Ckmeans.1d.dp (version 4.3.0)

Ckmeans.1d.dp-package: Optimal, Fast, and Reproducible Univariate Clustering

Description

This package provides fast optimal univariate clustering by dynamic programming. Four types of problem including univariate \(k\)-means, \(k\)-median, \(k\)-segments, and multi-channel weighted \(k\)-means are solved with guaranteed optimality and reproducibility. The core algorithm minimizes the (weighted) sum of within-cluster distances using respective metrics. Its advantage over heuristic clustering in efficiency and accuracy is increasingly pronounced as the number of clusters \(k\) increases. Weighted \(k\)-means can also optimally segment time series to perform peak calling. An auxiliary function generates histograms that are adaptive to patterns in data. This package provides a powerful set of tools for univariate data analysis with guaranteed optimality, efficiency, and reproducibility.

The Ckmeans.1d.dp algorithm clusters (weighted) univariate data given by a numeric vector \(x\) into \(k\) groups by dynamic programming Wang2011CkmeansCkmeans.1d.dp. It guarantees the optimality of clustering---the total of within-cluster sums of squares is always the minimum given the number of clusters \(k\). In contrast, heuristic univariate clustering algorithms may be non-optimal or inconsistent from run to run. As unequal non-negative weights are supported for each point, the algorithm can also segment a time course using the time points as input and the values at each time point as weight. Utilizing the optimal clusters, a function can generate histograms adaptive to patterns in data. This method is numerically stable.

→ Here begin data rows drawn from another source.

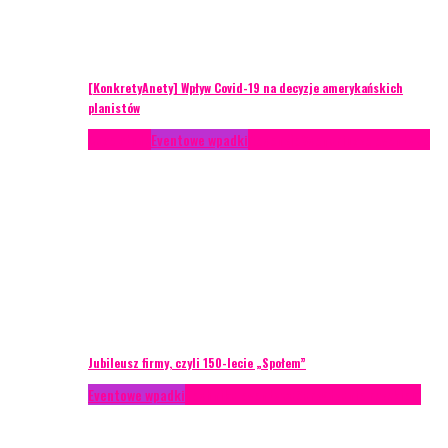
[KonkretyAnety] Wpływ Covid-19 na decyzje amerykańskich
planistów
Case study
Eventowe wpadki
Recenzje
Scenariusze eventowe
Jubileusz firmy, czyli 150-lecie „Społem”
Eventowe wpadki
Technika eventowa
Zarządzanie ryzykiem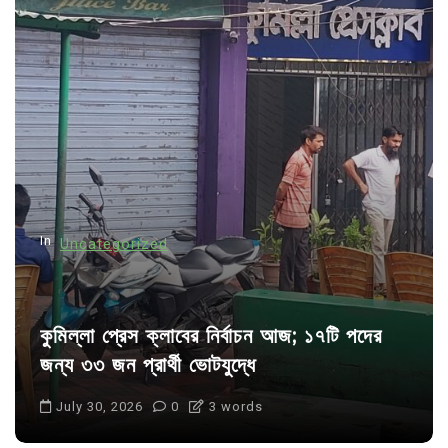
v
i
g
a
t
i
o
n
In
Uncategorized
কুমিল্লা প্রেস ক্লাবের নির্বাচন আজ; ১৭টি পদের
জন্য ৩৩ জন প্রার্থী ভোটযুদ্ধে
July 30, 2026
0
3 words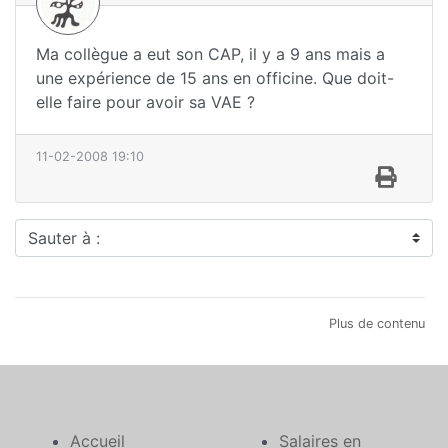
Ma collègue a eut son CAP, il y a 9 ans mais a
une expérience de 15 ans en officine. Que doit-
elle faire pour avoir sa VAE ?
11-02-2008 19:10
Sauter à :
Plus de contenu
Accueil
Salaires en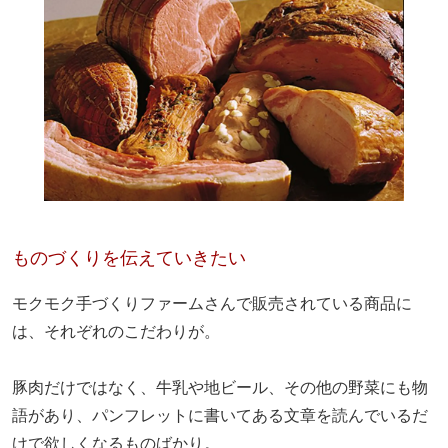
ものづくりを伝えていきたい
モクモク手づくりファームさんで販売されている商品に
は、それぞれのこだわりが。
豚肉だけではなく、牛乳や地ビール、その他の野菜にも物
語があり、パンフレットに書いてある文章を読んでいるだ
けで欲しくなるものばかり。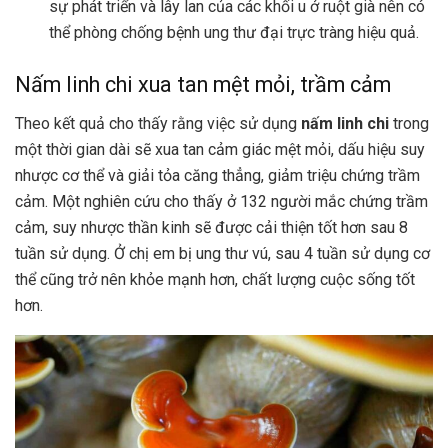
sự phát triển và lây lan của các khối u ở ruột già nên có
thể phòng chống bệnh ung thư đại trực tràng hiệu quả.
Nấm linh chi xua tan mệt mỏi, trầm cảm
Theo kết quả cho thấy rằng việc sử dụng
nấm linh chi
trong
một thời gian dài sẽ xua tan cảm giác mệt mỏi, dấu hiệu suy
nhược cơ thể và giải tỏa căng thẳng, giảm triệu chứng trầm
cảm. Một nghiên cứu cho thấy ở 132 người mắc chứng trầm
cảm, suy nhược thần kinh sẽ được cải thiện tốt hơn sau 8
tuần sử dụng. Ở chị em bị ung thư vú, sau 4 tuần sử dụng cơ
thể cũng trở nên khỏe mạnh hơn, chất lượng cuộc sống tốt
hơn.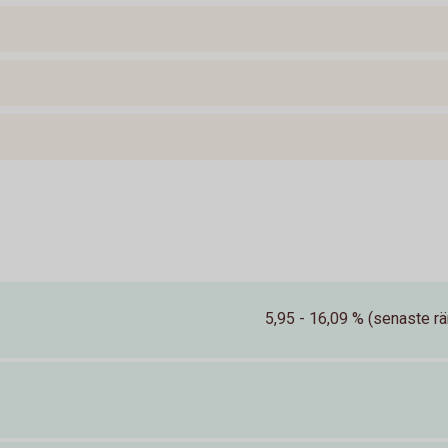
5,95 - 16,09 % (senaste rä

Apart from the time for sorting \(x\), the weighted univariate clustering algorithm takes a runtime of \(O(kn)\), linear in both sample size \(n\) and the number of clusters \(k\). The new approach was first introduced into version 3.4.9 (not publicly released) on July 16, 2016, using a new divide-and-conquer strategy integrating a previous theoretical result on matrix search aggarwal1987geometricCkmeans.1d.dp and a novel in-place search space reduction method. Earlier versions since 3.4.6 used a divide-and-conquer strategy in dynamic programming to reduce the runtime from \(O(kn^2)\) down to \(O(kn\lg n)\).

Bellman1973;textualCkmeans.1d.dp first described a general dynamic programming strategy for solving univariate clustering problems with additive optimality measures. The strategy, however, did not address any specific characteristics of the \(k\)-means problem and its implied general algorithm will have a time complexity of \(O(kn^3)\) on an input of \(n\) points.

The space complexity in all cases is \(O(kn)\).

This package provides a powerful alternative to heuristic clustering and also new functionality for weighted clustering, segmentation, and peak calling with guaranteed optimality. It is practical for Ckmeans.1d.dp to cluster millions of sample points with optional weights in seconds using a single processor on a not very recent desktop computer.

Third parties have ported various versions of this package to JavaScript, MATLAB, Python, Ruby, SAS, and Scala.

Arguments

Disclaimer

This program is free software: you can redistribute it and/or modify it under the terms of the GNU Lesser General Public License as published by the Free Software Foundation, either version 3 of the License, or (at your option) any later version.

This program is distributed in the hope that it will be useful, but WITHOUT ANY WARRANTY; without even the implied warranty of MERCHANTABILITY or FITNESS FOR A PARTICULAR PURPOSE. See the GNU Lesser General Public License for more details.

You should have received a copy of the GNU General Public License along with this program. If not, see https://www.gnu.org/licenses/.

Details

Package: Ckmeans.1d.dp
Type: Package
Version: 4.3.0
Initial release version: 1.0
Initial release date: 2010-10-26

The most important function of this package is Ckmeans.1d.dp that implements optimal univariate clustering either weighted or unweighted. It also contains an adaptive histogram function ahist, plotting functions plot.Ckmeans.1d.dp and plotBIC, and a print function print.Ckmeans.1d.dp.

References

See Also

The kmeans function in package stats that implements several heuristic \(k\)-means algorithms.